The red guitar in Woolworth's window. Greenwich, Connecticut, 1959.

To earn the $45 to get his first guitar, 7-year-old Ratso was prepared to do "whatever it takes." So he took his father's first offer--$1 a day to work for him--and the very next day began accompanying his father to work. Day after day that summer, they woke at 4.30 a.m.; made it to the construction site by daybreak. Home wasn't till 6 p.m. Birth of the blues, you figure? Birth of the disciplined student, is more like it.

For, on the 45th day, Ratso collected the pivotal buck, retired from construction work, bought the guitar and headed home to start "the real work." That evening, he sat down on the couch in the living room of his parents' house and started teaching himself the guitar.
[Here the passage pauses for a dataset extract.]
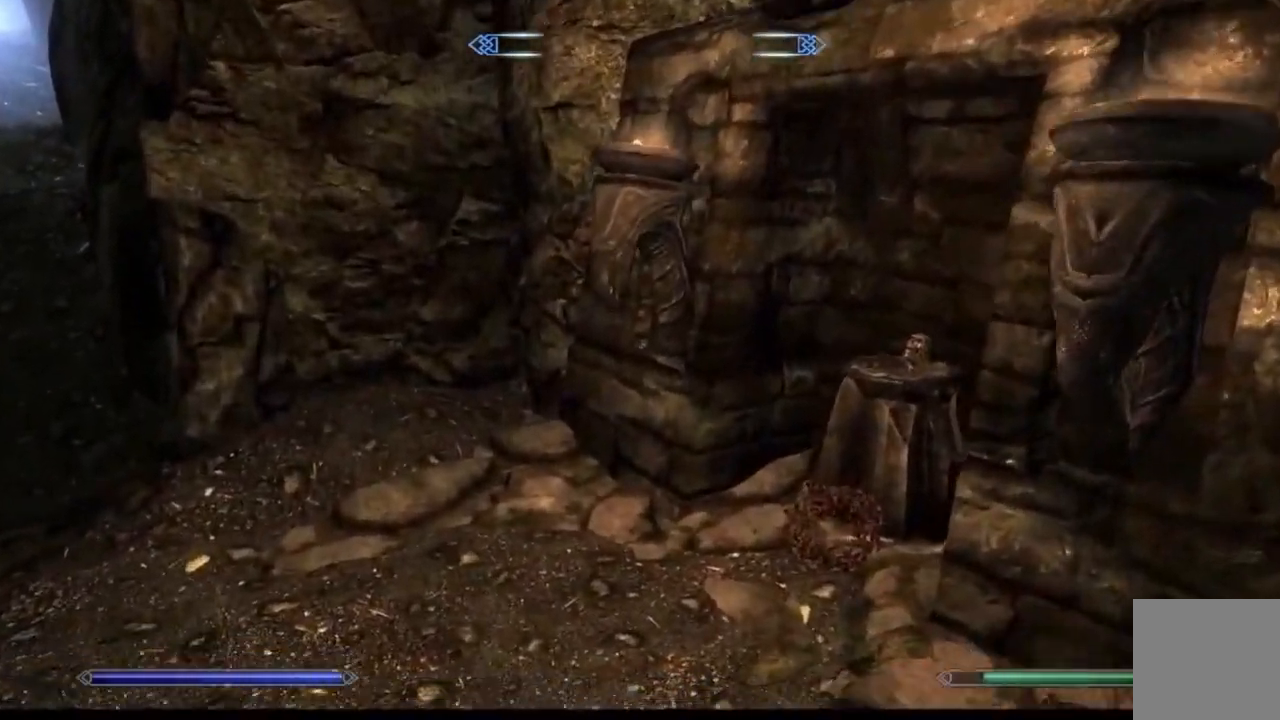
{"buttons": [], "left_stick": "up", "right_stick": "right", "events": [[200, "right_stick", "center"], [300, "right_stick", "right"]]}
Next thing Ratso knew it was morning and he was in his bed. His parents had found him asleep, guitar on chest, on the couch. Many people believe Ratso hasn't slept since. He certainly hasn't stopped practicing.

By the age of 9, he'd put together his first band. At 11, played his first professional gig. At 14, made his New York club debut. Self taught the first 15 years, in 1974 Ratso began studying with Jazz great Sal Salvador, "once a week for the first decade, for openers," said Ratso of his 20-year apprenticeship.

In a life carved from a framework of discipline and filled with music: songwriting, singing, performing, producing, session work--even playing Gospel in church--razor-sharp Ratso, dedicated student of the guitar for almost 35 years, has also been teaching the guitar for the last 20. Said one student's father, "Ratso's guitar lessons are life lessons."

"Places Ratso squarely in the tradition of Albert King and Stevie Ray Vaughan," is what one music critic said of Ratso's latest blues CD, "Whatever It Takes" (Riff Rat Music), produced by Ratso and Bob Greenlee of Kingsnake Records. The searing blues comes from a hand-crafted, custom-designed, "Ratso model" Tempest Chapparelle guitar with special pickup configurations, capable of 36 tones, and made by master luthier T.W. Doyle, of Washington Township, NJ.

"What my father taught me," Ratso says, looking up from the mixing console at Riff Rat Records, his state-of-the-art, sound and recording production studio in Stamford, "is that you only get what you earn. He also--God Bless him--taught me the inner discipline that builds the self esteem it takes to get it." Which is? Says Ratso--"Whatever it takes!"